§ ACTION ITEM:
What's needed is an exact copy of all the data below, without pictures.

§ EXERCISE MATERIALS:
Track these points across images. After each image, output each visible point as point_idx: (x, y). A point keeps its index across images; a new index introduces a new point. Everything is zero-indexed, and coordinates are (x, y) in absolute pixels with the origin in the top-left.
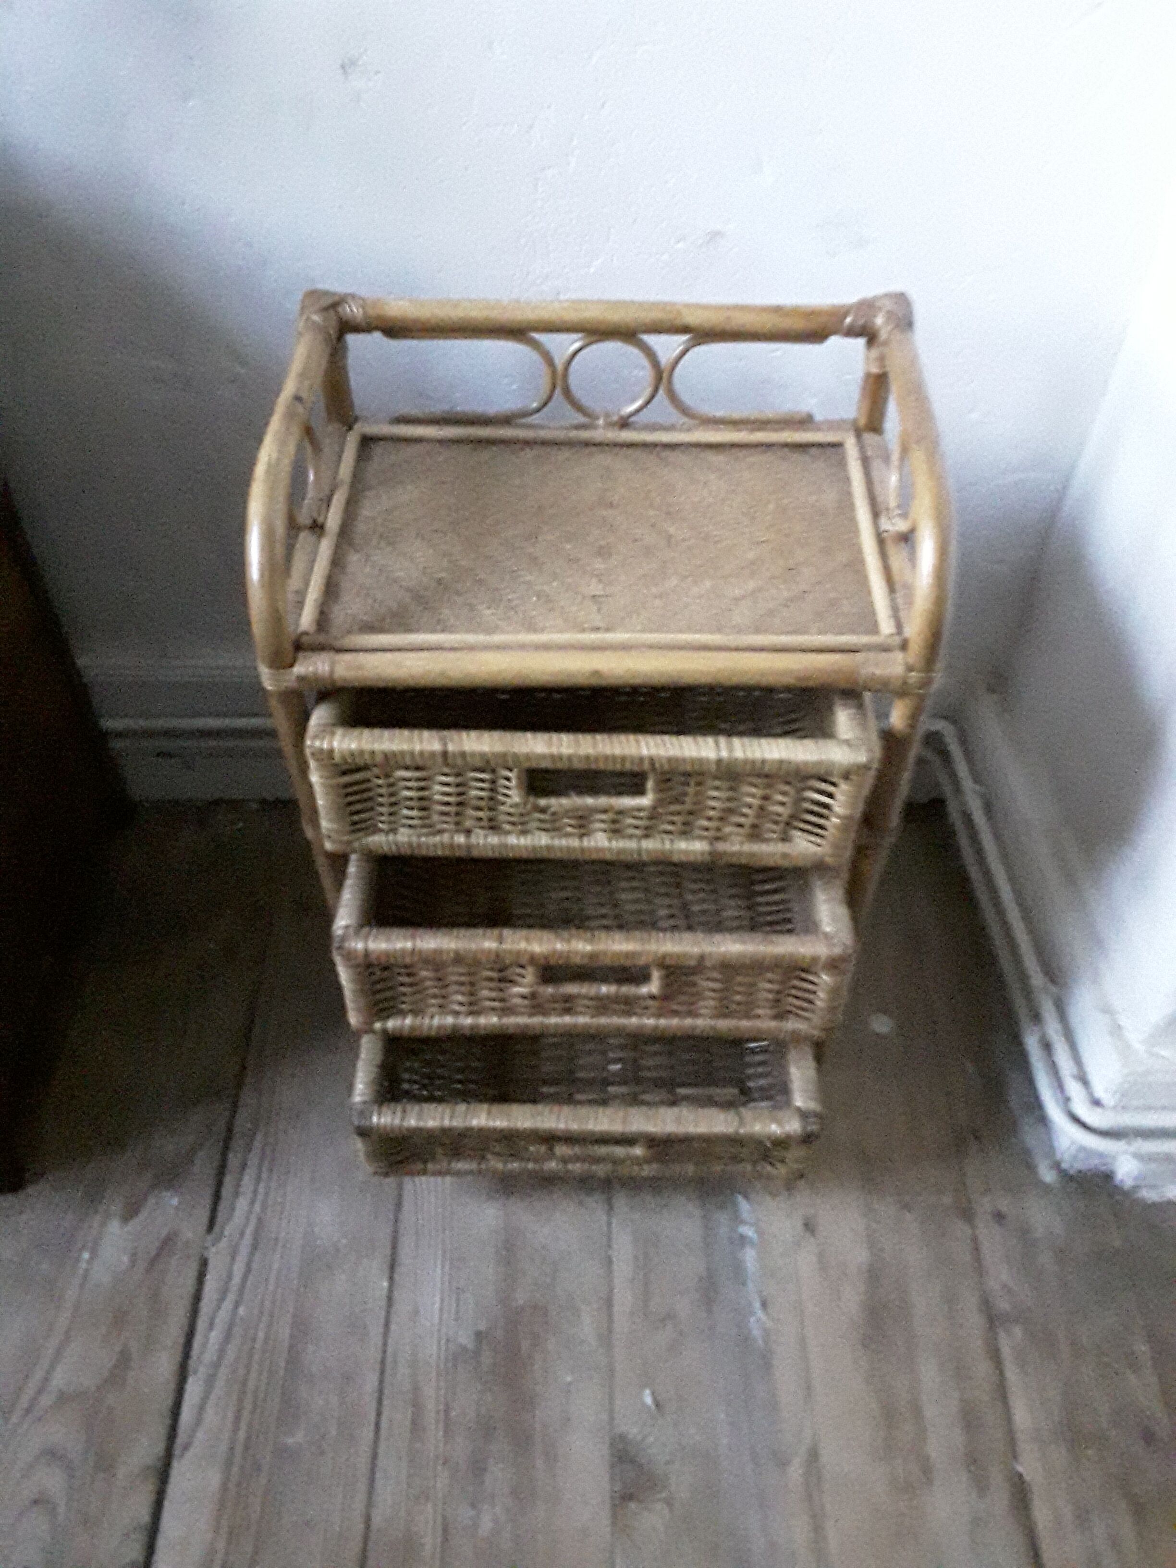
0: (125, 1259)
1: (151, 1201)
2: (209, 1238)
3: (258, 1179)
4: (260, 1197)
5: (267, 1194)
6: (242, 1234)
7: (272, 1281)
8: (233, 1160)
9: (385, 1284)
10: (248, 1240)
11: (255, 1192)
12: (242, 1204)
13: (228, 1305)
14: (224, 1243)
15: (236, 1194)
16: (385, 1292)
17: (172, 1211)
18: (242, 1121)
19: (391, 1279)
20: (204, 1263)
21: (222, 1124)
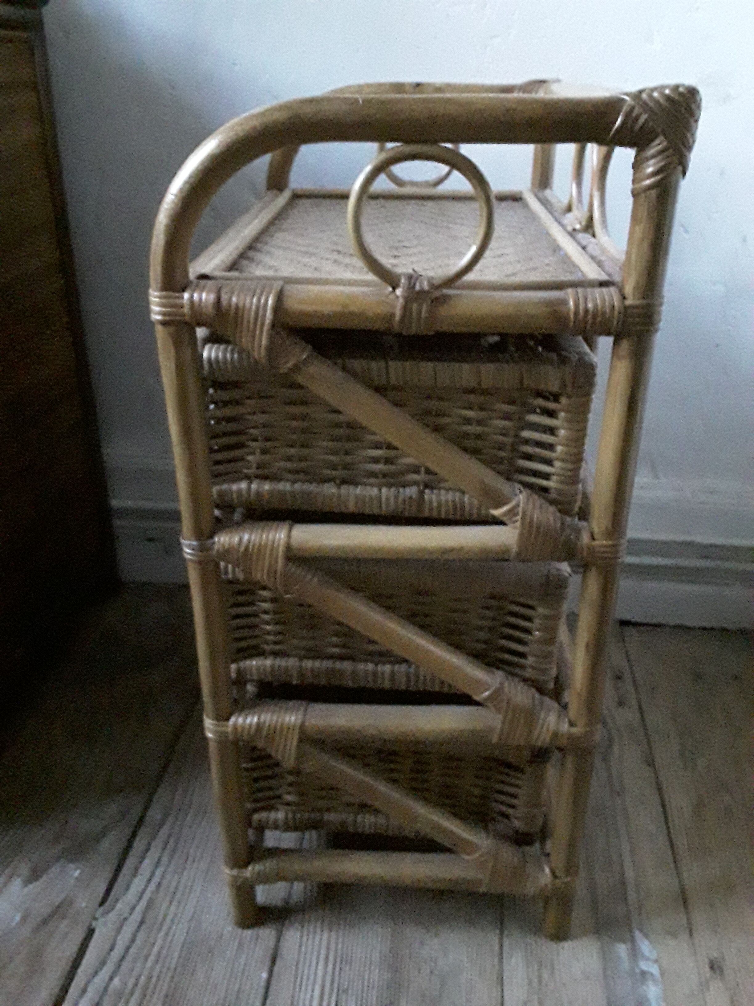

§ SOLUTION BELOW:
Track these points across images. After each image, output each visible point as point_idx: (x, y). A point keeps its index across images; a new index introduces a new point. Everything is zero-indexed, and coordinates are (x, y) in absolute pixels with the origin in the top-left.
0: (125, 1259)
1: (151, 1201)
2: (209, 1238)
3: (258, 1179)
4: (260, 1197)
5: (267, 1194)
6: (242, 1234)
7: (272, 1281)
8: (233, 1160)
9: (385, 1284)
10: (248, 1240)
11: (255, 1192)
12: (242, 1204)
13: (228, 1305)
14: (224, 1243)
15: (236, 1194)
16: (385, 1292)
17: (172, 1211)
18: (242, 1121)
19: (391, 1279)
20: (204, 1263)
21: (222, 1124)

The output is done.